Another scheme, proposed in the 12th-century Vāgbhaṭālaṅkāra (“Vāgbhaṭa’s Poetic Embellishment,” which actually deals with a broad range of topics in poetic theory), uses a fourfold division comprising Sanskrit, Prakrit, Apabhraṃśa, and Bhūtabhāṣā. This last, otherwise known as Paiśācī, is the language of Guṇāḍhya’s Bṛhatkathā (“Great Collection of Stories”), a lost text that is the source of the later Bṛhatkathāmañjarī (“Anthology of the Bṛhatkathā”) by the 11th-century Kashmiri Kṣemendra and the Kathāsaritsāgara (“Ocean of Rivers of Tales”) of Somadeva, also a Kashmiri of the 11th century but later than Kṣemendra.

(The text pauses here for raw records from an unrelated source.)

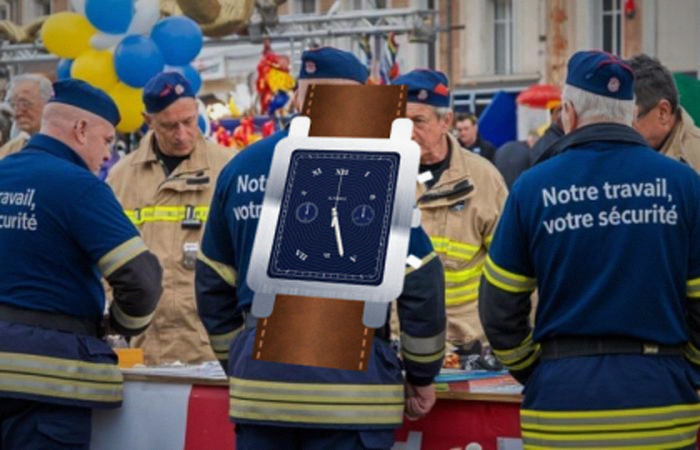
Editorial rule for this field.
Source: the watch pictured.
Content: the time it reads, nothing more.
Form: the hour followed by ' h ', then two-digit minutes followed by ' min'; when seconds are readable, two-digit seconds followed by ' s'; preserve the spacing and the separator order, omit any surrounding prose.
5 h 27 min
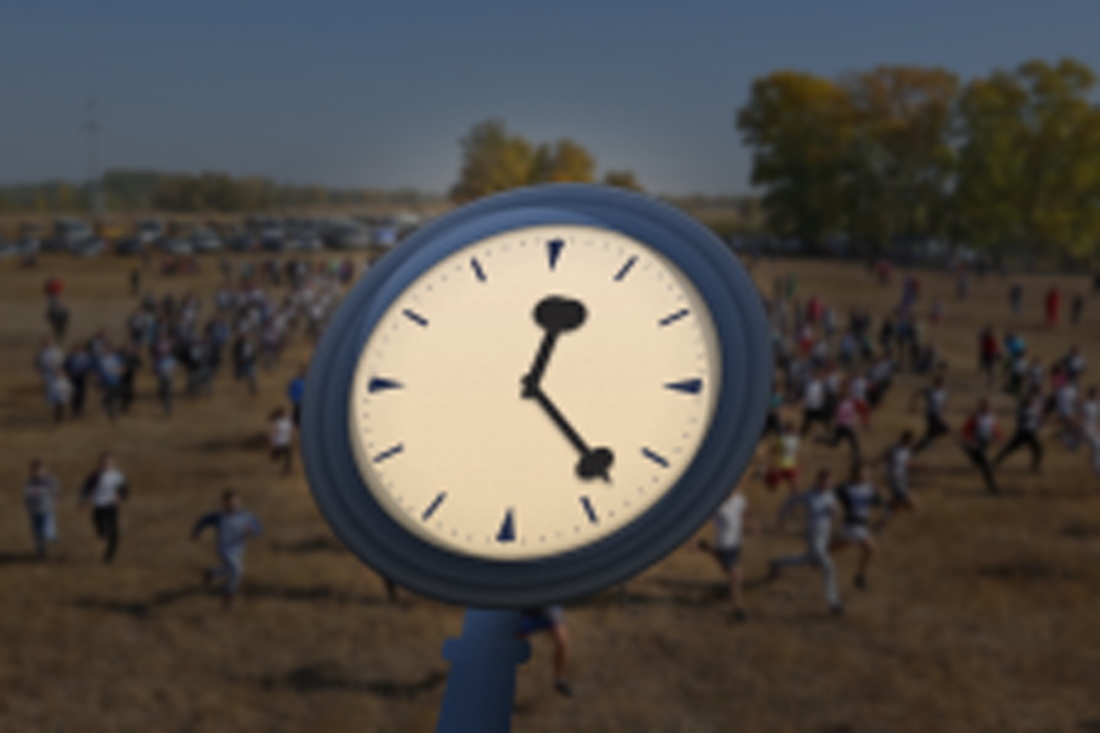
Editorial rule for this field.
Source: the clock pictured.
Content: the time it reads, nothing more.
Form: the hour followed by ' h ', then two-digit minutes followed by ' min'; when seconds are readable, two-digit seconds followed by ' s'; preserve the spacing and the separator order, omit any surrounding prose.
12 h 23 min
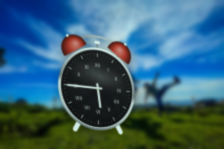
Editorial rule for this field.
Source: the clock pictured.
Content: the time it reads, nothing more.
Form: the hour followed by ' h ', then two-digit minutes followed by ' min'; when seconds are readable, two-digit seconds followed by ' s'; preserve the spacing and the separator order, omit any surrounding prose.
5 h 45 min
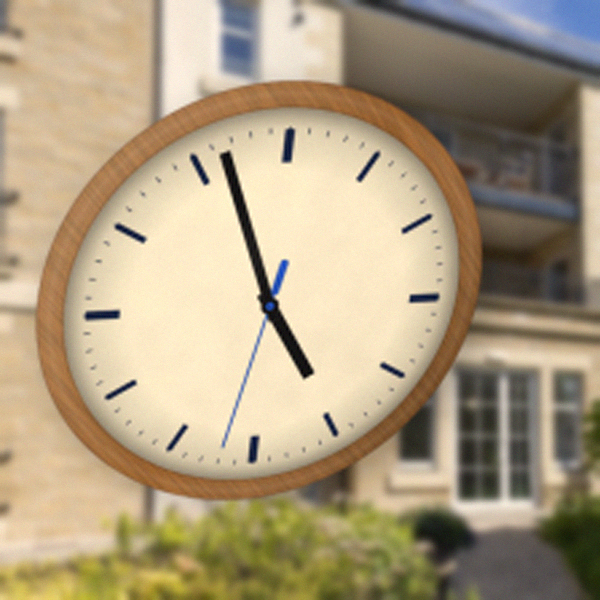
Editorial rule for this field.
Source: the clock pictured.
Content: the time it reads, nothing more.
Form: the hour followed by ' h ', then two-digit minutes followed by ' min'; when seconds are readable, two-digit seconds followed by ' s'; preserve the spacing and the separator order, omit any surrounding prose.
4 h 56 min 32 s
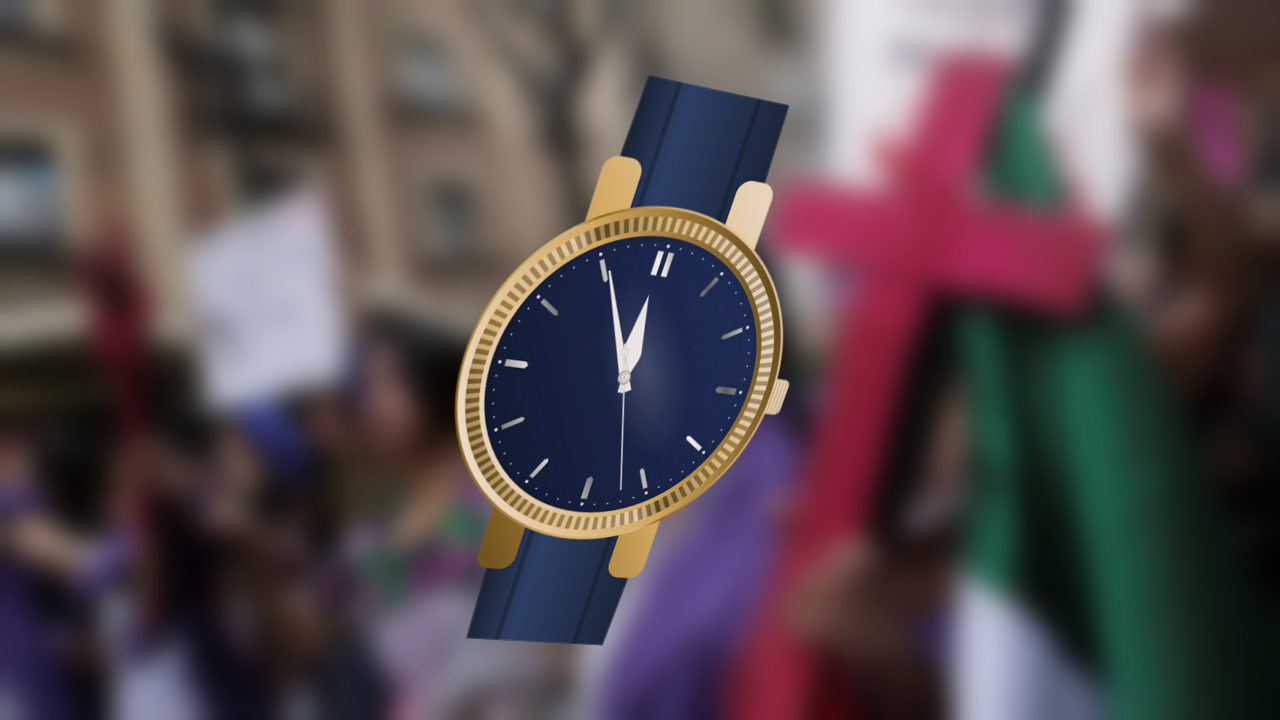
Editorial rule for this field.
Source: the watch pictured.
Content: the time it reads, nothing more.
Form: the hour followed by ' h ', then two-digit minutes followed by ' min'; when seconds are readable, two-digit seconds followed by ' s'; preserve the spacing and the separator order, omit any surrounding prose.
11 h 55 min 27 s
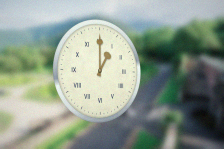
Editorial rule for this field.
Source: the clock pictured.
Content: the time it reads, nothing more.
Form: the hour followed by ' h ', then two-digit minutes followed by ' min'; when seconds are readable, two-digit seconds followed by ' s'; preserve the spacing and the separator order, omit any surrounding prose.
1 h 00 min
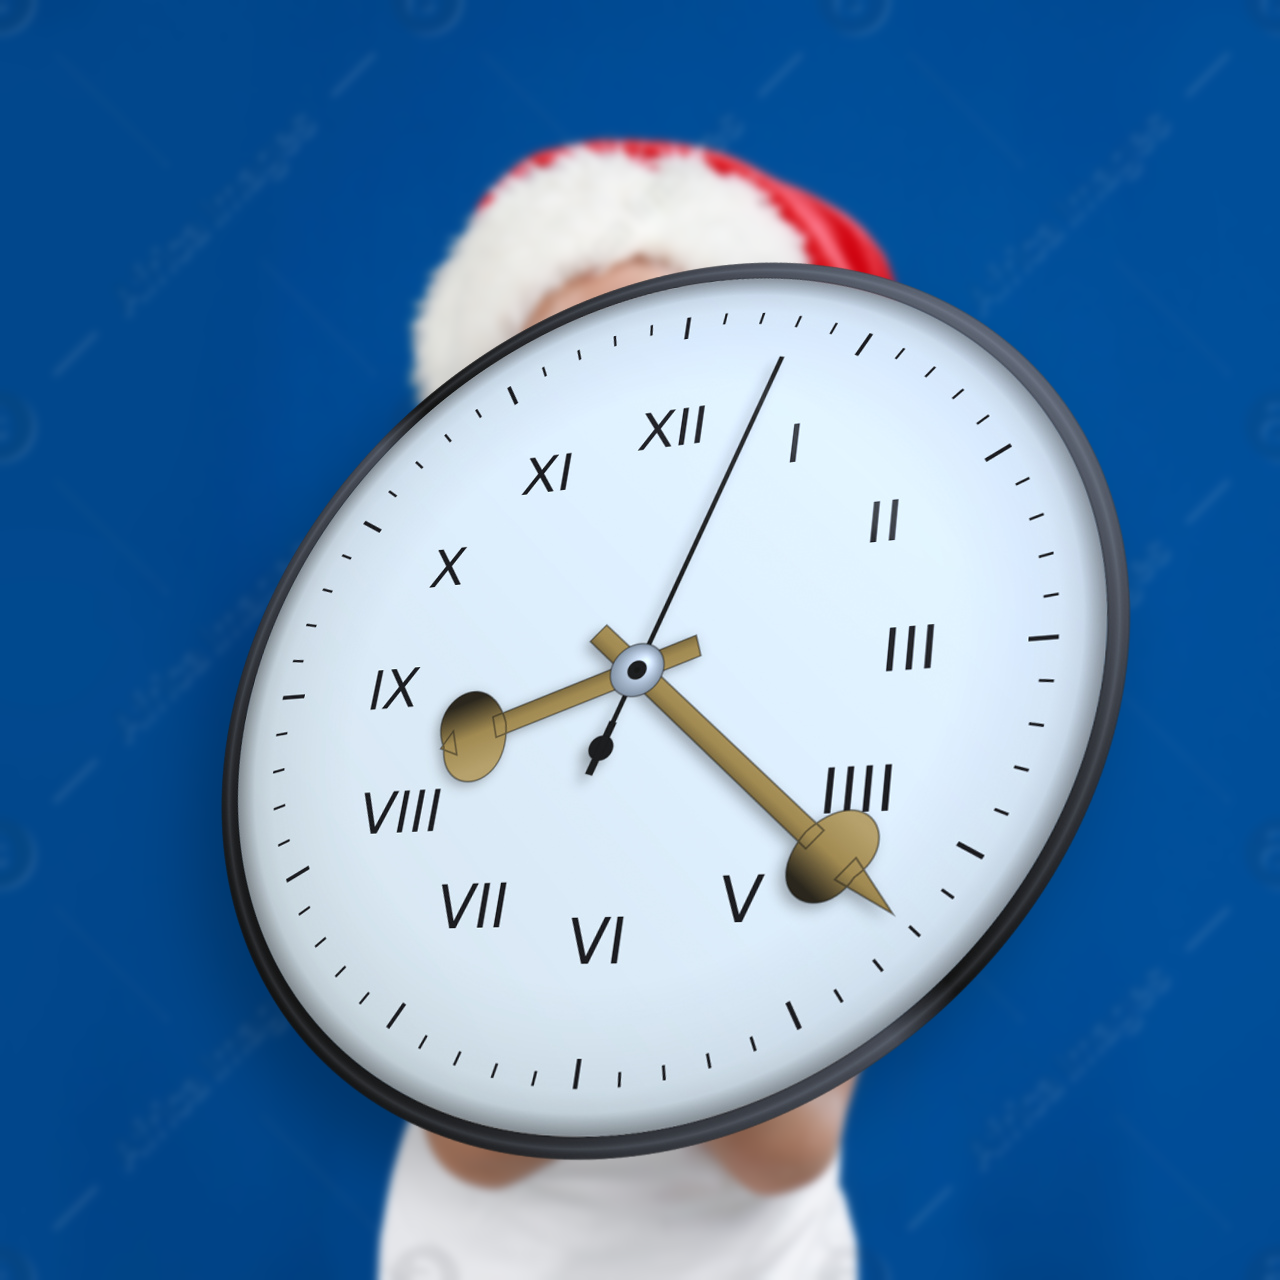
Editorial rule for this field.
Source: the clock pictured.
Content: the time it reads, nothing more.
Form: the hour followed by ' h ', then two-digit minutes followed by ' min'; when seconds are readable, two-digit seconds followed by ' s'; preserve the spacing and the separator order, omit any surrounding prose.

Furthermore, there is a drama composed entirely in Prakrits, Rājaśekhara’s Karpūramañjarī (9th–10th century), titled after its heroine Karpūramañjarī.
In general, however, dramas employ both Sanskrit and various Prakrits. Treatises on drama, starting from Bharata’s Nāṭyaśāstra (“Treatise on Dramaturgy”; the date of the text is disputed but possibly 2nd century bce), specify which language particular characters or classes thereof are to use. Sanskrit is thus defined as the language of refined, educated, upper-class men, while women of equal status and refinement are to use Śaurasenī except when singing verses, in which case they use Māhārāṣṭrī. Māgadhī is used by men employed in a king’s harem, while other servants of a king use Ardhamāgadhī, and so forth, with detailed assignments provided for each character type. What makes this convention particularly noteworthy, however, is that a reversal in usage is allowed when warranted by circumstances. The most famous example of this is the fourth act of Kalidasa’s Vikramorvaśīya (“Urvaśī Won Through Valour”), where Purūravas’s switch from Sanskrit to Apabhraṃśa is used to demonstrate his descent into madness at having lost Urvaśī. Another example is Mālatī’s switching from Śaurasenī to Sanskrit in the second act of Bhavabhūti’s Mālatīmādhava (“Mālatī and Mādhava”; c. early 8th century). Commentators give various reasons for this, among them that it is meant to show she is to die soon, thus changing her essence, or to demonstrate her learned nature.
The use of different Prakrits for different sorts of personages in dramas doubtless represents the adaptation to literary convention of different regional varieties that were vernaculars at one time. Apabhraṃśa too later became a literary vehicle of its own, in poems associated predominantly with Jain authors.